#### Task
Without any of its pictures, the listing below should be output exactly.

#### Record set

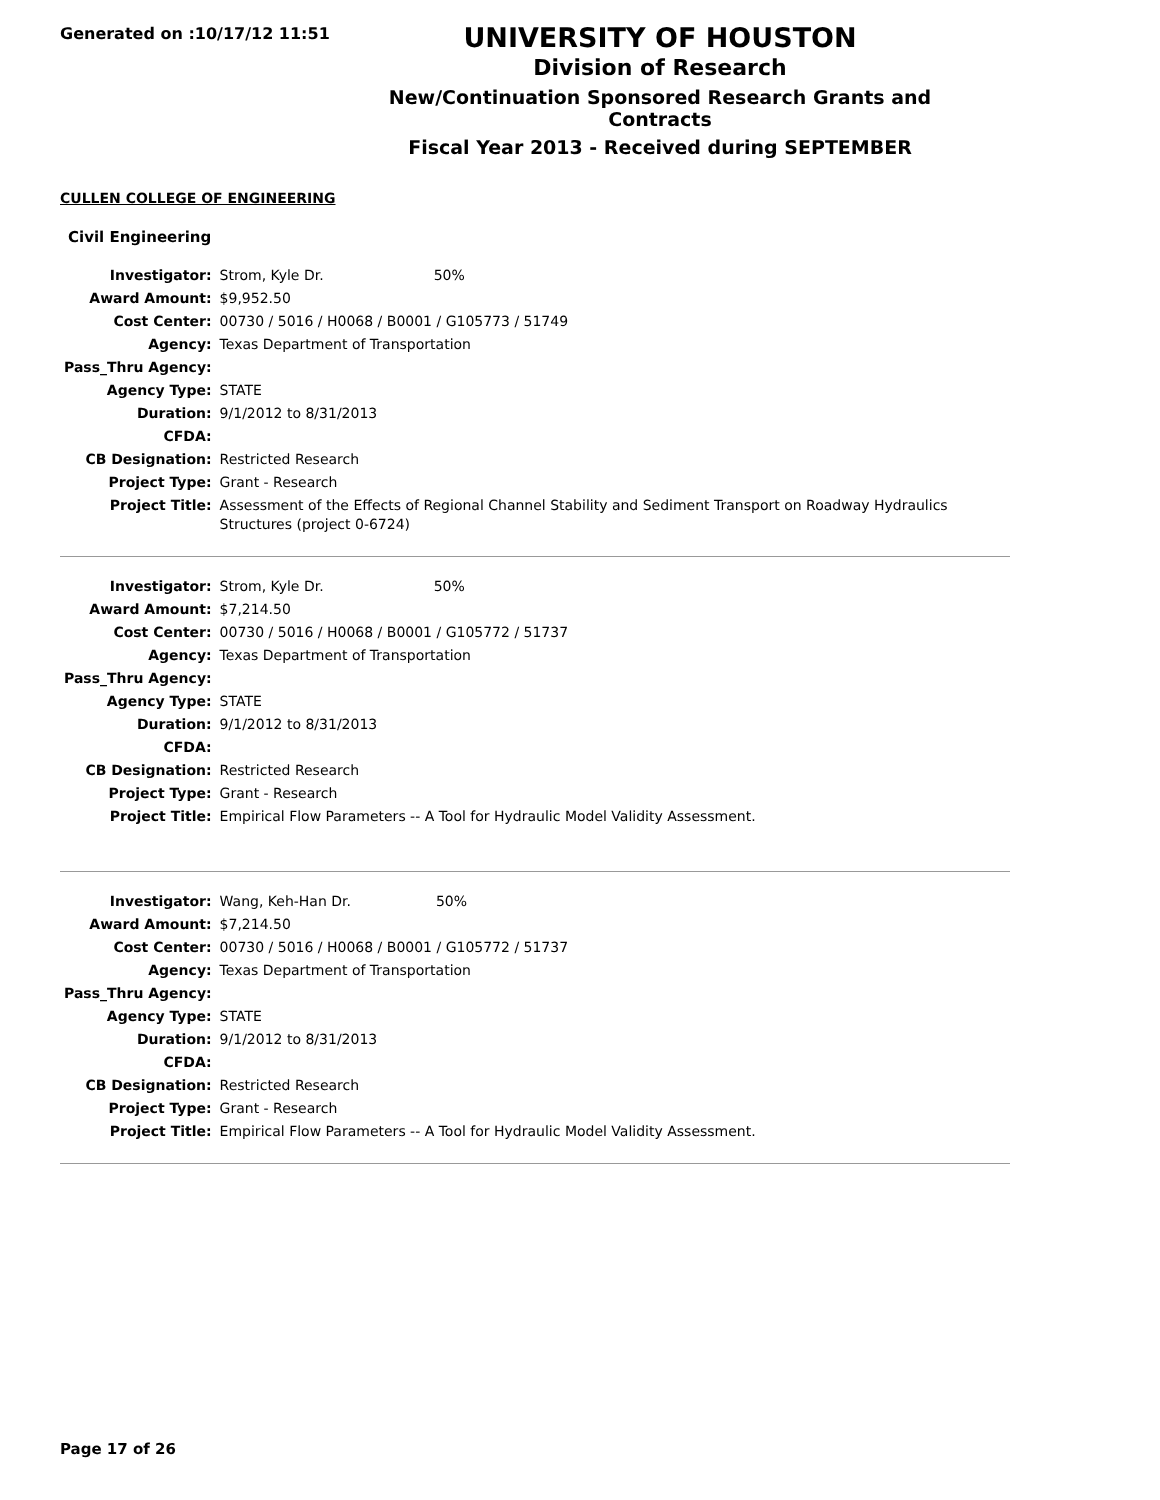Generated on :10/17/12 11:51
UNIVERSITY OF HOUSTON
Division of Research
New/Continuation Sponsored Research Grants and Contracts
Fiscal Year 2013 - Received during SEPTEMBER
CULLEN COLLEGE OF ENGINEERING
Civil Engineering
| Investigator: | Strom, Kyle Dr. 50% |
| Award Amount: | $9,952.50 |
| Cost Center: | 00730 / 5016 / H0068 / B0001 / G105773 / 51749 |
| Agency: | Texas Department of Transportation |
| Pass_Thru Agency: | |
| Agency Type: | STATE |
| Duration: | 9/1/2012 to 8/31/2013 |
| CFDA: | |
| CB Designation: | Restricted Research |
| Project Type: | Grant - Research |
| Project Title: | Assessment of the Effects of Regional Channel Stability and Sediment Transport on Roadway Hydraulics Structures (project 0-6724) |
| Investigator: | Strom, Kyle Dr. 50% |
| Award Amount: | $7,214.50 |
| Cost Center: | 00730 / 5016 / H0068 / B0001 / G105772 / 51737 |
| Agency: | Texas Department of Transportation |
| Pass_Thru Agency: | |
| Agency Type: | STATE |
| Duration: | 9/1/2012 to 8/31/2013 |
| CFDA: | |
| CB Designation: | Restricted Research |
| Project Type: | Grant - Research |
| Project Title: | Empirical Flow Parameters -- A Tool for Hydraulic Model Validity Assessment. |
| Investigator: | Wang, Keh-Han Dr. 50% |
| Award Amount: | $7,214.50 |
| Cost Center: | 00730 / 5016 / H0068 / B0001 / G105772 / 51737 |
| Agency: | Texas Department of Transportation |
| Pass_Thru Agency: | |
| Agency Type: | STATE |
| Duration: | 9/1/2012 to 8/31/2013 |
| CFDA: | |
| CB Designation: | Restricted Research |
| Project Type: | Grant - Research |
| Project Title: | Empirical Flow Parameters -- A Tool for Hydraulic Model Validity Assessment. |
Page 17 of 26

#### Solution
Generated on :10/17/12 11:51
UNIVERSITY OF HOUSTON
Division of Research
New/Continuation Sponsored Research Grants and Contracts
Fiscal Year 2013 - Received during SEPTEMBER
CULLEN COLLEGE OF ENGINEERING
Civil Engineering
| Investigator: | Strom, Kyle Dr. 50% |
| Award Amount: | $9,952.50 |
| Cost Center: | 00730 / 5016 / H0068 / B0001 / G105773 / 51749 |
| Agency: | Texas Department of Transportation |
| Pass_Thru Agency: | |
| Agency Type: | STATE |
| Duration: | 9/1/2012 to 8/31/2013 |
| CFDA: | |
| CB Designation: | Restricted Research |
| Project Type: | Grant - Research |
| Project Title: | Assessment of the Effects of Regional Channel Stability and Sediment Transport on Roadway Hydraulics Structures (project 0-6724) |
| Investigator: | Strom, Kyle Dr. 50% |
| Award Amount: | $7,214.50 |
| Cost Center: | 00730 / 5016 / H0068 / B0001 / G105772 / 51737 |
| Agency: | Texas Department of Transportation |
| Pass_Thru Agency: | |
| Agency Type: | STATE |
| Duration: | 9/1/2012 to 8/31/2013 |
| CFDA: | |
| CB Designation: | Restricted Research |
| Project Type: | Grant - Research |
| Project Title: | Empirical Flow Parameters -- A Tool for Hydraulic Model Validity Assessment. |
| Investigator: | Wang, Keh-Han Dr. 50% |
| Award Amount: | $7,214.50 |
| Cost Center: | 00730 / 5016 / H0068 / B0001 / G105772 / 51737 |
| Agency: | Texas Department of Transportation |
| Pass_Thru Agency: | |
| Agency Type: | STATE |
| Duration: | 9/1/2012 to 8/31/2013 |
| CFDA: | |
| CB Designation: | Restricted Research |
| Project Type: | Grant - Research |
| Project Title: | Empirical Flow Parameters -- A Tool for Hydraulic Model Validity Assessment. |
Page 17 of 26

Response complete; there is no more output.